Score 2 (Cambridge class 0)

  • Severity: equivocal

  • ERCP: <3 abnormal branches

  • US/CT: abnormal sign: main pancreatic duct 2-4 mm diameter, gland 1 to 2 x normal.

Score 3 (Cambridge class I)

  • Severity: mild

  • ERCP: 3 or more abnormal branches

  • US/CT: 2+ abnormal signs: cavities <10 mm, duct irregularity, focal acute necrosis, parenchymal heterogeneity, increased echogenicity of duct wall, contour irregularity of head/body.

Score 4 (Cambridge class II)

  • Severity: moderate

  • ERCP: >3 side branches plus abnormal main duct

  • US/CT: as score 3.

Score 5 (Cambridge class III)

  • Severity: severe

  • ERCP: all of above, plus one or more of: large cavity >10 mm, intraductal filling defects, duct obstruction (stricture), duct dilation or irregularity

  • US/CT: all of above, plus one or more of: large cavity >10 mm, intraductal filling defects, duct obstruction (stricture), duct dilation or irregularity, calculi/pancreatic calcification, contiguous organ invasion.

M-ANNHEIM classification[6]

The diagnosis usually requires a typical history of chronic pancreatitis (recurrent pancreatitis or abdominal pain). Individuals may be categorised by aetiology, clinical stage, disease severity, and the probability of having chronic pancreatitis.

M-ANNHEIM pancreatic imaging criteria for ultrasound, CT, MRI/MRCP, and endoscopic ultrasonography (EUS), based on imaging features as defined by the Cambridge classification, includes normal, equivocal, mild, moderate, and marked changes.

Definite chronic pancreatitis

Established by one or more of the following additional criteria:

  • pancreatic calcifications

  • moderate or marked ductal lesions (according to the Cambridge classification)

  • marked and persistent exocrine insufficiency defined as pancreatic steatorrhoea markedly reduced by enzyme supplementation

  • typical histology of an adequate histological specimen.

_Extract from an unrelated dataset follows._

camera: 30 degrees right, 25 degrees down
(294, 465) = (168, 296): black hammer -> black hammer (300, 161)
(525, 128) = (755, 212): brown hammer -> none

Probable chronic pancreatitis

Established by one or more of the following additional criteria:

  • mild ductal alterations (according to the Cambridge classification)

  • recurrent or persistent pseudocysts

  • pathological test of pancreatic exocrine function (such as faecal elastase-1 test, secretin test, secretin–pancreozymin test)

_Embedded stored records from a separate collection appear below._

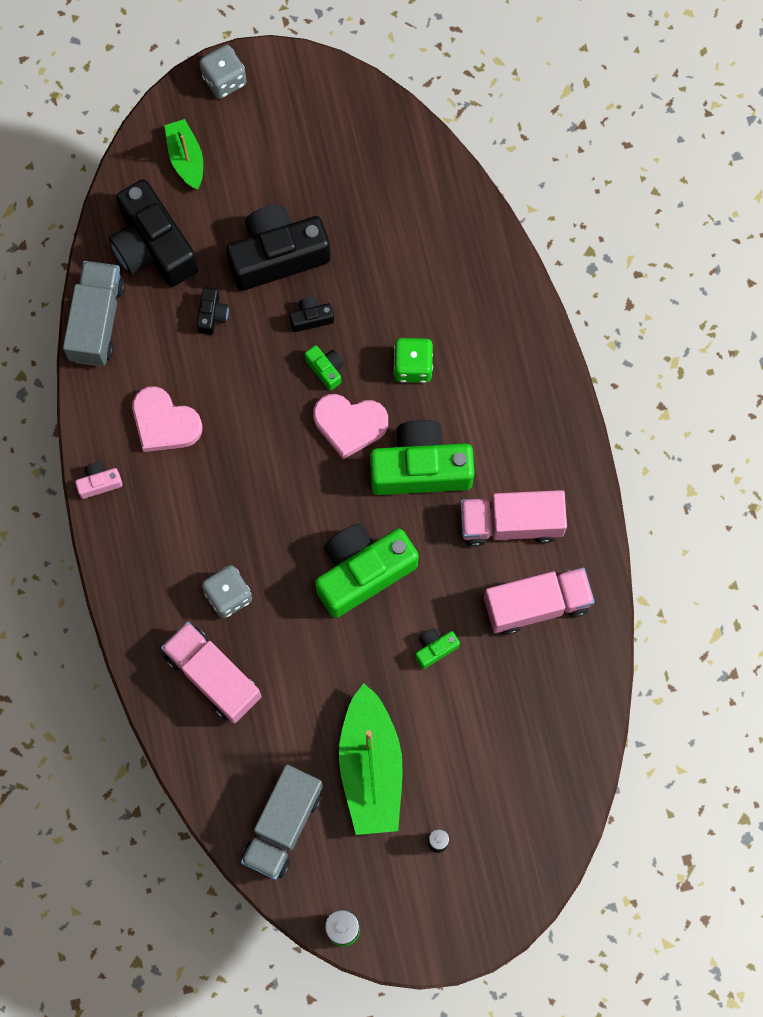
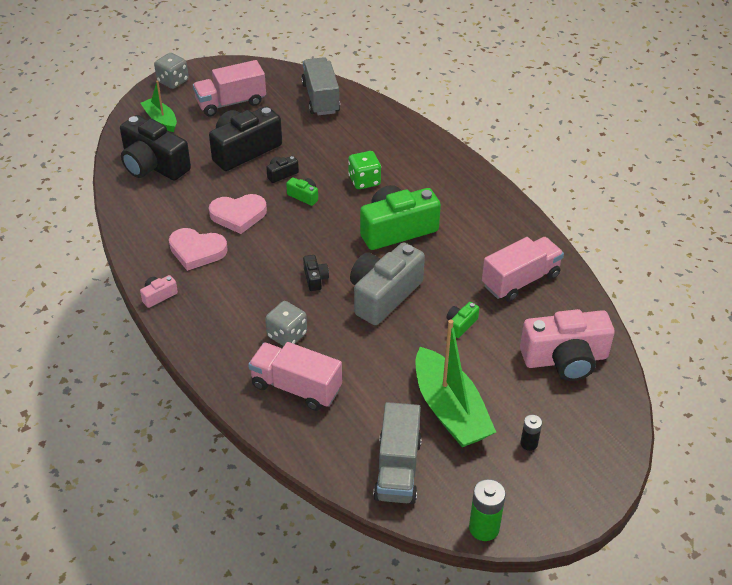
camera: 20 degrees left, 30 degrees down
(97, 321) = (125, 210): grey truck -> grey truck (320, 98)
(212, 315) = (210, 188): black camera -> black camera (315, 278)
(349, 425) = (334, 220): pink heart -> pink heart (238, 215)
(362, 572) = (383, 295): green camera -> grey camera
(511, 523) = (476, 242): pink truck -> pink truck (231, 103)
(533, 742) = (565, 359): none -> pink camera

  • endocrine insufficiency (i.e., abnormal glucose tolerance test).

Borderline chronic pancreatitis

Established as a first episode of acute pancreatitis with or without:

  • a family history of pancreatic disease (i.e., other family members with acute pancreatitis or pancreatic cancer)

  • the presence of M-ANNHEIM risk factors.

Pancreatitis associated with alcohol consumption

Requires in addition to the above-mentioned criteria for definite, probable, or borderline chronic pancreatitis one of the following features:

  • history of excessive alcohol intake (>80 g/day for some years in men, smaller amounts in women), or

  • history of increased alcohol intake (20-80 g/day for some years), or

  • history of moderate alcohol intake (<20 g/day for some years).